[[ Source material open ]]

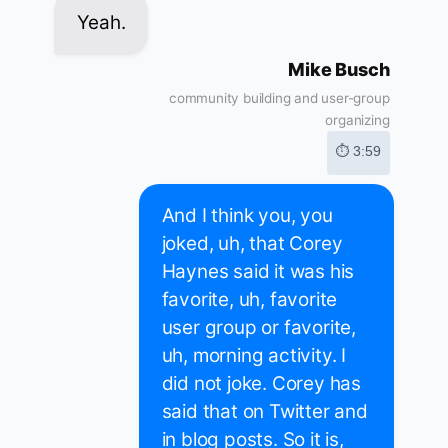
Yeah.
Mike Busch
community building and user-group
organizing
⏱ 3:59
And I think you, you
joked, uh, that Corey
Haynes said it was his
favorite, uh, favorite
user group or favorite,
uh, morning activity. I
did not joke. Corey has
said that on Twitter and
in blog posts. So it is,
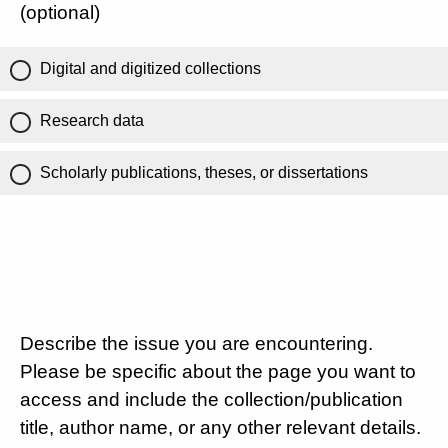
(optional)
Digital and digitized collections
Research data
Scholarly publications, theses, or dissertations
Describe the issue you are encountering.
Please be specific about the page you want to
access and include the collection/publication
title, author name, or any other relevant details.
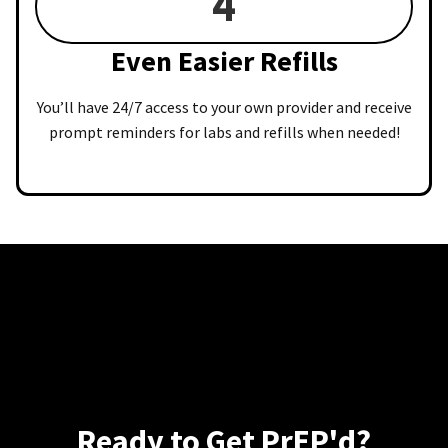
4
Even Easier Refills
You’ll have 24/7 access to your own provider and receive
prompt reminders for labs and refills when needed!
Ready to Get PrEP'd?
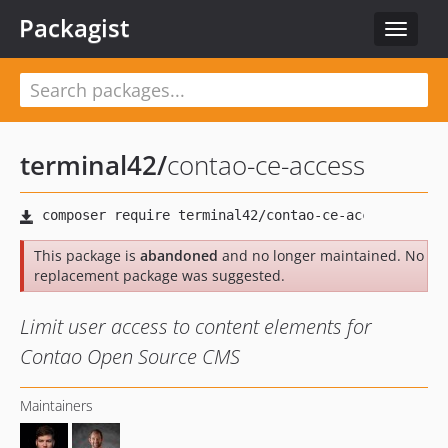
Packagist
Toggle
navigat
terminal42
/
contao-ce-access
This package is
abandoned
and no longer maintained. No
replacement package was suggested.
Limit user access to content elements for
Contao Open Source CMS
Maintainers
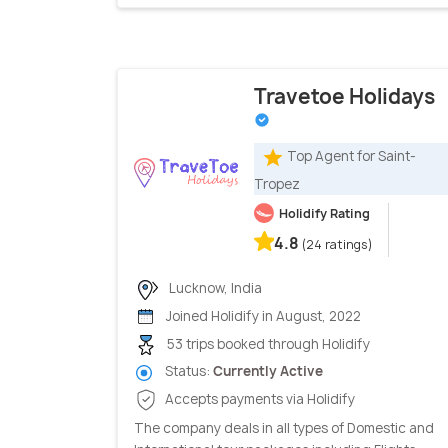
Travetoe Holidays
Top Agent for Saint-
Tropez
Holidify Rating
4.8
(24 ratings)
Lucknow, India
Joined Holidify in August, 2022
53 trips booked through Holidify
Status:
Currently Active
Accepts payments via Holidify
The company deals in all types of Domestic and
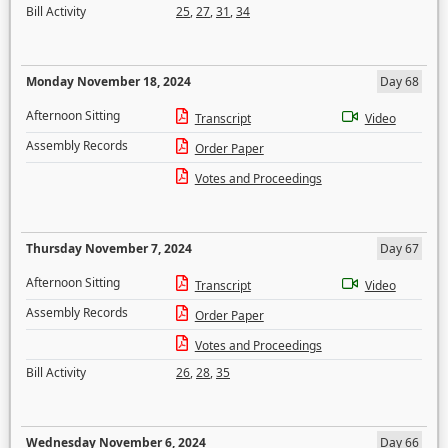
Bill Activity
25
,
27
,
31
,
34
Monday November 18, 2024
Day 68
Afternoon Sitting
Transcript
Video
Assembly Records
Order Paper
Votes and Proceedings
Thursday November 7, 2024
Day 67
Afternoon Sitting
Transcript
Video
Assembly Records
Order Paper
Votes and Proceedings
Bill Activity
26
,
28
,
35
Wednesday November 6, 2024
Day 66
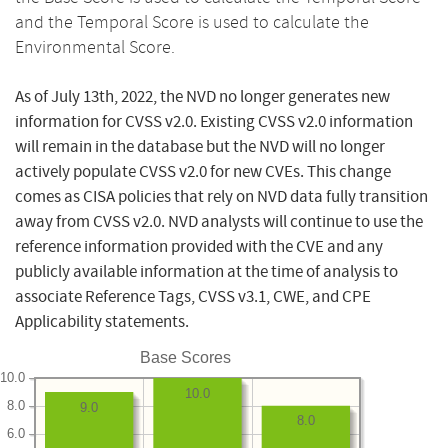
and the Temporal Score is used to calculate the
Environmental Score.
As of July 13th, 2022, the NVD no longer generates new
information for CVSS v2.0. Existing CVSS v2.0 information
will remain in the database but the NVD will no longer
actively populate CVSS v2.0 for new CVEs. This change
comes as CISA policies that rely on NVD data fully transition
away from CVSS v2.0. NVD analysts will continue to use the
reference information provided with the CVE and any
publicly available information at the time of analysis to
associate Reference Tags, CVSS v3.1, CWE, and CPE
Applicability statements.
Base Scores
10.0
10.0
8.0
9.0
8.0
6.0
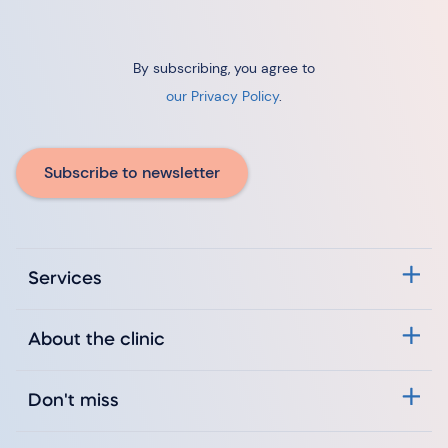
By subscribing, you agree to
our Privacy Policy
.
Subscribe to newsletter
Services
About the clinic
Don't miss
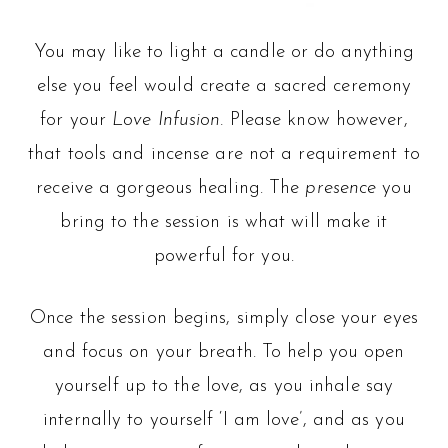
You may like to light a candle or do anything
else you feel would create a sacred ceremony
for your
Love Infusion.
Please know however,
that tools and incense are not a requirement to
receive a gorgeous healing. The
presence
you
bring to the session is what will make it
powerful for you.
Once the session begins, simply close your eyes
and focus on your breath. To help you open
yourself up to the love, as you inhale say
internally to yourself ‘I am love’, and as you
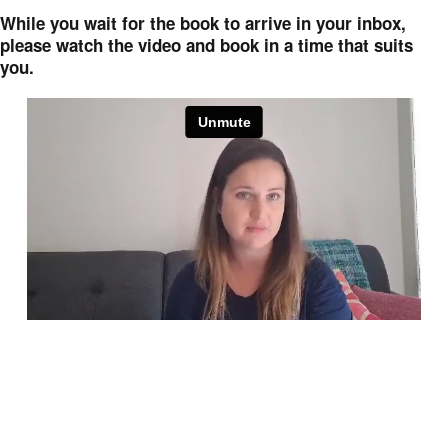
While you wait for the book to arrive in your inbox,
please watch the video and book in a time that suits
you.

[[ Source material closed ]]

__Task item__: State how many lines of the records above hold the word "said", adding nothing beyond the number.

__Exercise result__: 2